As a Brit, I’m the first to admit that the majority of us are not overly adventurous or knowledgeable when it comes to food / I want to enlighten myself to the new and weird things that are out there / My younger sibling wants to be a chef someday, giving me a great excuse to indulge myself in something so odd like this and pass it off as an educational exercise /
Find new and interesting things in supermarkets / pick an Isle at random and look for things with an odd sounding or funny name, the one who finds the best gets a point/ the foreign food isle is usually the best location for this, though there are probably some native foods out there that are stupidly named / the aim is not to mock the products, but to explore and find things you’ve always walked past.
Here are some of the things we found today:
Squid Fish Sauce
Not only does this product have an intriguingly calligraphic brand name that I cannot read, but it has an image of an oddly coloured squid! I’m pretty sure they’re not supposed to be that colour, thought the only time I’ve ever seen one was in ring form and battered.

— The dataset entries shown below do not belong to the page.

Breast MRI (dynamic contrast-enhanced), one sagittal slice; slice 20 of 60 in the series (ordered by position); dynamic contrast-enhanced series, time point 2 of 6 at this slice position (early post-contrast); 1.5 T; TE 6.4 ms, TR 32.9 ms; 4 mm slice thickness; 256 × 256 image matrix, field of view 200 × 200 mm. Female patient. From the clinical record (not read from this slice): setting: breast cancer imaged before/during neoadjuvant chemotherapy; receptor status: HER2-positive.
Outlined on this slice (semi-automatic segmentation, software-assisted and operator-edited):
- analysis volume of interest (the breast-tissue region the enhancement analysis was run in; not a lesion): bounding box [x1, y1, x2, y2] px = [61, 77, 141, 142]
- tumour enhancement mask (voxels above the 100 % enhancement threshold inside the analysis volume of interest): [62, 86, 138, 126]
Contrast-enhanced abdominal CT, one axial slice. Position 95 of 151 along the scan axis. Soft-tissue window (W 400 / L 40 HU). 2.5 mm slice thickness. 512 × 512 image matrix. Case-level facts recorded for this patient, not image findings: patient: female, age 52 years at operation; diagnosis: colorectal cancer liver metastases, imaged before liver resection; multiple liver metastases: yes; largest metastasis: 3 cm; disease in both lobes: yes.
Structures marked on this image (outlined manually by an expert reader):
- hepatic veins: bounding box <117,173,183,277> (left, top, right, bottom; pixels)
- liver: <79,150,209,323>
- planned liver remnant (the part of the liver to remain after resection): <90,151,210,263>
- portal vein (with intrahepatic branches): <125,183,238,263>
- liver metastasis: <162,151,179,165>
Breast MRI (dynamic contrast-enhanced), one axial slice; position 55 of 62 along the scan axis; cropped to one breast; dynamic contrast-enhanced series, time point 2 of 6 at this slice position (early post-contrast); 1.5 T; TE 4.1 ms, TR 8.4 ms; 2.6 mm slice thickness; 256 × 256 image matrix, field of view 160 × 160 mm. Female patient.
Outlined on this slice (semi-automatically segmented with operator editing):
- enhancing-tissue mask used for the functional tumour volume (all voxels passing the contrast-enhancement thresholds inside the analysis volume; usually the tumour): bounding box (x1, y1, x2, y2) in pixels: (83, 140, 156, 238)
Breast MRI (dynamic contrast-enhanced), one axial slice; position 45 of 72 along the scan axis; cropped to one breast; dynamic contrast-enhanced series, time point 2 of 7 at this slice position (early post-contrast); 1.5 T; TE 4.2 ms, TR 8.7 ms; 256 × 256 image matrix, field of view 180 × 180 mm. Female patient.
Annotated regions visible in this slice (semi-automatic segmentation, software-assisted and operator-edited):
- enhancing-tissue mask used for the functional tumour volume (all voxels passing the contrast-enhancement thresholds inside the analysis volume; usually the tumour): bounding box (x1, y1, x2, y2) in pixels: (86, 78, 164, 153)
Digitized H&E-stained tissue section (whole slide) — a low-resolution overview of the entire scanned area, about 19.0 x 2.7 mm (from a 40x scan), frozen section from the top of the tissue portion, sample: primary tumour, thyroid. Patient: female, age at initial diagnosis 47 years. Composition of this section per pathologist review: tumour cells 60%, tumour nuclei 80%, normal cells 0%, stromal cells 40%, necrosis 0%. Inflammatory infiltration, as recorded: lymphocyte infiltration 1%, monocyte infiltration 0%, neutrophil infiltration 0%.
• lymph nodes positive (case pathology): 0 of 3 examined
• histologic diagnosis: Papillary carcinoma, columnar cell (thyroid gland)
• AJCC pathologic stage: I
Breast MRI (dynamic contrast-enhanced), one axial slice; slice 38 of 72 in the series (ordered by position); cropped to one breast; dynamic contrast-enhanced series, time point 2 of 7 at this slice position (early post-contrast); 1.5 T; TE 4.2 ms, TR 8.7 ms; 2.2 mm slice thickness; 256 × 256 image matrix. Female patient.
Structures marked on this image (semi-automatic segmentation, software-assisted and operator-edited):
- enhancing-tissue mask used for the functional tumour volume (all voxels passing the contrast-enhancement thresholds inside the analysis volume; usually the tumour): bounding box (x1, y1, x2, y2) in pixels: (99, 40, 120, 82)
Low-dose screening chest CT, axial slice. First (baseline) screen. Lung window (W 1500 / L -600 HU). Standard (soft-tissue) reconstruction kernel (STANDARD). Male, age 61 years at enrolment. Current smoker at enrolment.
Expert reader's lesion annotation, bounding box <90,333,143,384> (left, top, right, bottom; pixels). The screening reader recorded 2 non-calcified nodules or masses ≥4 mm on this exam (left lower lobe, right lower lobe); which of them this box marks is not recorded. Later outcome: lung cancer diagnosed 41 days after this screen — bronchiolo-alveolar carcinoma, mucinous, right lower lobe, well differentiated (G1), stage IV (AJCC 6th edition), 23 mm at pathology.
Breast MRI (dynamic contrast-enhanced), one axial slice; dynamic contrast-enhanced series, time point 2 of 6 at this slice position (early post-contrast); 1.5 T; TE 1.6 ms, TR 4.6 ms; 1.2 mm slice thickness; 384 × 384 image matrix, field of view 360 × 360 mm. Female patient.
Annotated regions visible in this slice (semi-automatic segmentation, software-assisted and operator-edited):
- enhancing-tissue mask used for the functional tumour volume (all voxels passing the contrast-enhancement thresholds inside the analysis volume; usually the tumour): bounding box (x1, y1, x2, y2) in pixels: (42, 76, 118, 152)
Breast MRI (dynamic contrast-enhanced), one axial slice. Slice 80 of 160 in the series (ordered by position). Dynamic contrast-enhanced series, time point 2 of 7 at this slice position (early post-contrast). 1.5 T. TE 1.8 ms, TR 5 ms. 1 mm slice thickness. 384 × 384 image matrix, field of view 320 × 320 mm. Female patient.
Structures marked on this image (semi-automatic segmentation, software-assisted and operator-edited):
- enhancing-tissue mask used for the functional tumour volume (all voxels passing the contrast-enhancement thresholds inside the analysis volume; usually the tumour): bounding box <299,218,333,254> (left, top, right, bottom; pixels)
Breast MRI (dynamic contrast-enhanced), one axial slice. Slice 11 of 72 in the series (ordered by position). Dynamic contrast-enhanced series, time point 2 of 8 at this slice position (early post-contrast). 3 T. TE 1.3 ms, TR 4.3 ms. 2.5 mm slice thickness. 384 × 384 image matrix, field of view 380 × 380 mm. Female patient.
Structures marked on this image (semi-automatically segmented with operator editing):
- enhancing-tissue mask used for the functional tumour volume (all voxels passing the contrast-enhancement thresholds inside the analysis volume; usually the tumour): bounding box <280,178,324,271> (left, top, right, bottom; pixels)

Coco Loto Coconut Jouce, With Pulp
The most interesting quality of this product, nor is it the label design, or its brand name. It’s the surreal feeling of seeing chunks of coconut suspended in a transparent liquid, almost like the time stop bit in Tomb Raider. I’ve not yet been brave enough to shake an un-bought bottle to see if it breaks the spell, so if anyone is man enough to do it take a pic and let me know whether you get removed from the premises or not.
Simply Extra Virgin
I’m sure they meant to put Olive Oil somewhere higher in the hierarchy, but this clearly male targeted design doesn’t seem to care. It reminds me of that caffeinated shampoo that looks like an engine supplement. See boys, brands want YOU to get your ass in the kitchen and make your lovely other half a nice sandwich with a lightly dressed salad. All made in the most manliest possible way , of course.